_Your task:_ Reproduce the whole listing, character for character.

_Data to process:_
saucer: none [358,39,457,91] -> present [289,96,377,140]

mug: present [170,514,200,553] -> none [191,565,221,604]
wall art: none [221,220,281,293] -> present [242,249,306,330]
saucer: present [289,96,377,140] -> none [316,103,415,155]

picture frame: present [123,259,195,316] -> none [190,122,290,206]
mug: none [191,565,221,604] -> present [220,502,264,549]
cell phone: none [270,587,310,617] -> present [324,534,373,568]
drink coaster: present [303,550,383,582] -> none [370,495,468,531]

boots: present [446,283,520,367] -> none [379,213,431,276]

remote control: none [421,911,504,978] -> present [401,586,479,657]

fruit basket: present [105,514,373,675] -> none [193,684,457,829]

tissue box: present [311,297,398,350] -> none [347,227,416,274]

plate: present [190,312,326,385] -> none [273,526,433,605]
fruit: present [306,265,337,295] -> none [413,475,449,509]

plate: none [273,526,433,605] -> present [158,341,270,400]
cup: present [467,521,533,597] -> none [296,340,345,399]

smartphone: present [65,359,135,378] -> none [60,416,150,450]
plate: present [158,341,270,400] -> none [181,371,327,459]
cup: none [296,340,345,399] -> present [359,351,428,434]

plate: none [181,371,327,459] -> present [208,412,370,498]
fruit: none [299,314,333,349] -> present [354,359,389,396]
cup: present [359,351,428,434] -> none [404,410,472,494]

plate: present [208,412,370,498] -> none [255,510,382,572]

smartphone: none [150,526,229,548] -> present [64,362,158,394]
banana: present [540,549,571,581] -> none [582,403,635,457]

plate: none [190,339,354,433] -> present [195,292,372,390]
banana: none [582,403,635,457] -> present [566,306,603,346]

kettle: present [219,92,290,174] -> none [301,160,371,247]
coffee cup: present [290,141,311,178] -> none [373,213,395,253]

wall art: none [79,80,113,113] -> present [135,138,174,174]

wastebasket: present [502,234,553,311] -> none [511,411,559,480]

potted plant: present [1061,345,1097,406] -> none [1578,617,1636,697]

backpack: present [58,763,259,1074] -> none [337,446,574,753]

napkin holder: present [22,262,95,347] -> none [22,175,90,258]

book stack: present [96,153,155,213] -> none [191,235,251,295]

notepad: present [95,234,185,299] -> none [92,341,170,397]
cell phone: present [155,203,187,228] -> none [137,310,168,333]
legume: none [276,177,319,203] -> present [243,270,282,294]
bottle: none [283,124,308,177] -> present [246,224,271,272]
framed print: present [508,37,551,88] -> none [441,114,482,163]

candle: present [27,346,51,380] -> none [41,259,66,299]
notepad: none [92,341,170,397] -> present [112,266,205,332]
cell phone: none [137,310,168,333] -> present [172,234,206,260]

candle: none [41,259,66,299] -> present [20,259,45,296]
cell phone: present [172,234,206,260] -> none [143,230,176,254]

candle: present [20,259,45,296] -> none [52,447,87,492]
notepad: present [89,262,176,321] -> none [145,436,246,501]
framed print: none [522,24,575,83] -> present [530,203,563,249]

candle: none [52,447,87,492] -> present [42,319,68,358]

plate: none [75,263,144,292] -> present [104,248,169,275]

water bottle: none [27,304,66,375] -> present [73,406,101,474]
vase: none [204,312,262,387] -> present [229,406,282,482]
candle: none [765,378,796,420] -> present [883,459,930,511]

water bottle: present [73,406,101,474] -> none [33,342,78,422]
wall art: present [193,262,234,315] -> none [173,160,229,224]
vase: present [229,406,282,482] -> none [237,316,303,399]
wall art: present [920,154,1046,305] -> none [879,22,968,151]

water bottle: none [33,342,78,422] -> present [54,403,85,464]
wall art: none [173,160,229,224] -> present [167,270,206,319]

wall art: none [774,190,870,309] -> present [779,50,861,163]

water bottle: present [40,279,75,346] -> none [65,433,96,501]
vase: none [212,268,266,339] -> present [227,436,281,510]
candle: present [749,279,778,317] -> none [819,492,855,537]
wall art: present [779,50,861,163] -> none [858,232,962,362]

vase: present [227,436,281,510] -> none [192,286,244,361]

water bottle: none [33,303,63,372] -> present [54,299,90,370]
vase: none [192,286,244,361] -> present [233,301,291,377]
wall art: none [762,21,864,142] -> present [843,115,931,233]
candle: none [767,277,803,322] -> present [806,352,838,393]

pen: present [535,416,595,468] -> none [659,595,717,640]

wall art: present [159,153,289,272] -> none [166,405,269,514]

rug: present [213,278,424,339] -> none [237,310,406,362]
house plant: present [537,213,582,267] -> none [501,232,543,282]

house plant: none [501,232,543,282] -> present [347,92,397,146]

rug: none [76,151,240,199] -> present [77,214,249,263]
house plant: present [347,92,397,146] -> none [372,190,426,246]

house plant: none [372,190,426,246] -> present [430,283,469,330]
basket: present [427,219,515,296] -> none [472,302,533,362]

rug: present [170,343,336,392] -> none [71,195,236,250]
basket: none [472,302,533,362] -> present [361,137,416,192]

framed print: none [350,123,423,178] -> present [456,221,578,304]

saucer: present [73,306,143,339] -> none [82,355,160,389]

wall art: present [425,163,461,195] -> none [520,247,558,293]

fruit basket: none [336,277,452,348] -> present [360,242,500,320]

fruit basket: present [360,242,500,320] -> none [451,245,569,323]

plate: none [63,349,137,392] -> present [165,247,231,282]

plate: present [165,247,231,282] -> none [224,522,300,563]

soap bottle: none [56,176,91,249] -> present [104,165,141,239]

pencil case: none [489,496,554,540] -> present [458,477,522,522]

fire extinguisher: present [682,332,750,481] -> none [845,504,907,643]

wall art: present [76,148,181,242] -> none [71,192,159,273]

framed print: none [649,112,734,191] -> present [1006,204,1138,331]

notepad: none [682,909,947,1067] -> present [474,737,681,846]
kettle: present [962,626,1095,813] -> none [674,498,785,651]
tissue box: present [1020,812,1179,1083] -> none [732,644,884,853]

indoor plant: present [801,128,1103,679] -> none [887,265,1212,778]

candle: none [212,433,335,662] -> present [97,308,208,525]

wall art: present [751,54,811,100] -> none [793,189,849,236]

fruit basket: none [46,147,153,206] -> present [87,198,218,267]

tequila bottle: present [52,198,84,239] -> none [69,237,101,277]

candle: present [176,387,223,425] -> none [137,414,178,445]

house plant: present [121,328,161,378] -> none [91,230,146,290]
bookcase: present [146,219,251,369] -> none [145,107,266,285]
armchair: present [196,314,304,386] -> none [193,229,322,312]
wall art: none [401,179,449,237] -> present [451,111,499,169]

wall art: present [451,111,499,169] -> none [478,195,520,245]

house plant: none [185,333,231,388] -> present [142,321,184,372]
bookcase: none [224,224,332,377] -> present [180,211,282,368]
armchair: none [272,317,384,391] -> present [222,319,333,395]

_The answer:_
saucer: none [358,39,457,91] -> present [289,96,377,140]

mug: present [170,514,200,553] -> none [191,565,221,604]
wall art: none [221,220,281,293] -> present [242,249,306,330]
saucer: present [289,96,377,140] -> none [316,103,415,155]

picture frame: present [123,259,195,316] -> none [190,122,290,206]
mug: none [191,565,221,604] -> present [220,502,264,549]
cell phone: none [270,587,310,617] -> present [324,534,373,568]
drink coaster: present [303,550,383,582] -> none [370,495,468,531]

boots: present [446,283,520,367] -> none [379,213,431,276]

remote control: none [421,911,504,978] -> present [401,586,479,657]

fruit basket: present [105,514,373,675] -> none [193,684,457,829]

tissue box: present [311,297,398,350] -> none [347,227,416,274]

plate: present [190,312,326,385] -> none [273,526,433,605]
fruit: present [306,265,337,295] -> none [413,475,449,509]

plate: none [273,526,433,605] -> present [158,341,270,400]
cup: present [467,521,533,597] -> none [296,340,345,399]

smartphone: present [65,359,135,378] -> none [60,416,150,450]
plate: present [158,341,270,400] -> none [181,371,327,459]
cup: none [296,340,345,399] -> present [359,351,428,434]

plate: none [181,371,327,459] -> present [208,412,370,498]
fruit: none [299,314,333,349] -> present [354,359,389,396]
cup: present [359,351,428,434] -> none [404,410,472,494]

plate: present [208,412,370,498] -> none [255,510,382,572]

smartphone: none [150,526,229,548] -> present [64,362,158,394]
banana: present [540,549,571,581] -> none [582,403,635,457]

plate: none [190,339,354,433] -> present [195,292,372,390]
banana: none [582,403,635,457] -> present [566,306,603,346]

kettle: present [219,92,290,174] -> none [301,160,371,247]
coffee cup: present [290,141,311,178] -> none [373,213,395,253]

wall art: none [79,80,113,113] -> present [135,138,174,174]

wastebasket: present [502,234,553,311] -> none [511,411,559,480]

potted plant: present [1061,345,1097,406] -> none [1578,617,1636,697]

backpack: present [58,763,259,1074] -> none [337,446,574,753]

napkin holder: present [22,262,95,347] -> none [22,175,90,258]

book stack: present [96,153,155,213] -> none [191,235,251,295]

notepad: present [95,234,185,299] -> none [92,341,170,397]
cell phone: present [155,203,187,228] -> none [137,310,168,333]
legume: none [276,177,319,203] -> present [243,270,282,294]
bottle: none [283,124,308,177] -> present [246,224,271,272]
framed print: present [508,37,551,88] -> none [441,114,482,163]

candle: present [27,346,51,380] -> none [41,259,66,299]
notepad: none [92,341,170,397] -> present [112,266,205,332]
cell phone: none [137,310,168,333] -> present [172,234,206,260]

candle: none [41,259,66,299] -> present [20,259,45,296]
cell phone: present [172,234,206,260] -> none [143,230,176,254]

candle: present [20,259,45,296] -> none [52,447,87,492]
notepad: present [89,262,176,321] -> none [145,436,246,501]
framed print: none [522,24,575,83] -> present [530,203,563,249]

candle: none [52,447,87,492] -> present [42,319,68,358]

plate: none [75,263,144,292] -> present [104,248,169,275]

water bottle: none [27,304,66,375] -> present [73,406,101,474]
vase: none [204,312,262,387] -> present [229,406,282,482]
candle: none [765,378,796,420] -> present [883,459,930,511]

water bottle: present [73,406,101,474] -> none [33,342,78,422]
wall art: present [193,262,234,315] -> none [173,160,229,224]
vase: present [229,406,282,482] -> none [237,316,303,399]
wall art: present [920,154,1046,305] -> none [879,22,968,151]

water bottle: none [33,342,78,422] -> present [54,403,85,464]
wall art: none [173,160,229,224] -> present [167,270,206,319]

wall art: none [774,190,870,309] -> present [779,50,861,163]

water bottle: present [40,279,75,346] -> none [65,433,96,501]
vase: none [212,268,266,339] -> present [227,436,281,510]
candle: present [749,279,778,317] -> none [819,492,855,537]
wall art: present [779,50,861,163] -> none [858,232,962,362]

vase: present [227,436,281,510] -> none [192,286,244,361]

water bottle: none [33,303,63,372] -> present [54,299,90,370]
vase: none [192,286,244,361] -> present [233,301,291,377]
wall art: none [762,21,864,142] -> present [843,115,931,233]
candle: none [767,277,803,322] -> present [806,352,838,393]

pen: present [535,416,595,468] -> none [659,595,717,640]

wall art: present [159,153,289,272] -> none [166,405,269,514]

rug: present [213,278,424,339] -> none [237,310,406,362]
house plant: present [537,213,582,267] -> none [501,232,543,282]

house plant: none [501,232,543,282] -> present [347,92,397,146]

rug: none [76,151,240,199] -> present [77,214,249,263]
house plant: present [347,92,397,146] -> none [372,190,426,246]

house plant: none [372,190,426,246] -> present [430,283,469,330]
basket: present [427,219,515,296] -> none [472,302,533,362]

rug: present [170,343,336,392] -> none [71,195,236,250]
basket: none [472,302,533,362] -> present [361,137,416,192]

framed print: none [350,123,423,178] -> present [456,221,578,304]

saucer: present [73,306,143,339] -> none [82,355,160,389]

wall art: present [425,163,461,195] -> none [520,247,558,293]

fruit basket: none [336,277,452,348] -> present [360,242,500,320]

fruit basket: present [360,242,500,320] -> none [451,245,569,323]

plate: none [63,349,137,392] -> present [165,247,231,282]

plate: present [165,247,231,282] -> none [224,522,300,563]

soap bottle: none [56,176,91,249] -> present [104,165,141,239]

pencil case: none [489,496,554,540] -> present [458,477,522,522]

fire extinguisher: present [682,332,750,481] -> none [845,504,907,643]

wall art: present [76,148,181,242] -> none [71,192,159,273]

framed print: none [649,112,734,191] -> present [1006,204,1138,331]

notepad: none [682,909,947,1067] -> present [474,737,681,846]
kettle: present [962,626,1095,813] -> none [674,498,785,651]
tissue box: present [1020,812,1179,1083] -> none [732,644,884,853]

indoor plant: present [801,128,1103,679] -> none [887,265,1212,778]

candle: none [212,433,335,662] -> present [97,308,208,525]

wall art: present [751,54,811,100] -> none [793,189,849,236]

fruit basket: none [46,147,153,206] -> present [87,198,218,267]

tequila bottle: present [52,198,84,239] -> none [69,237,101,277]

candle: present [176,387,223,425] -> none [137,414,178,445]

house plant: present [121,328,161,378] -> none [91,230,146,290]
bookcase: present [146,219,251,369] -> none [145,107,266,285]
armchair: present [196,314,304,386] -> none [193,229,322,312]
wall art: none [401,179,449,237] -> present [451,111,499,169]

wall art: present [451,111,499,169] -> none [478,195,520,245]

house plant: none [185,333,231,388] -> present [142,321,184,372]
bookcase: none [224,224,332,377] -> present [180,211,282,368]
armchair: none [272,317,384,391] -> present [222,319,333,395]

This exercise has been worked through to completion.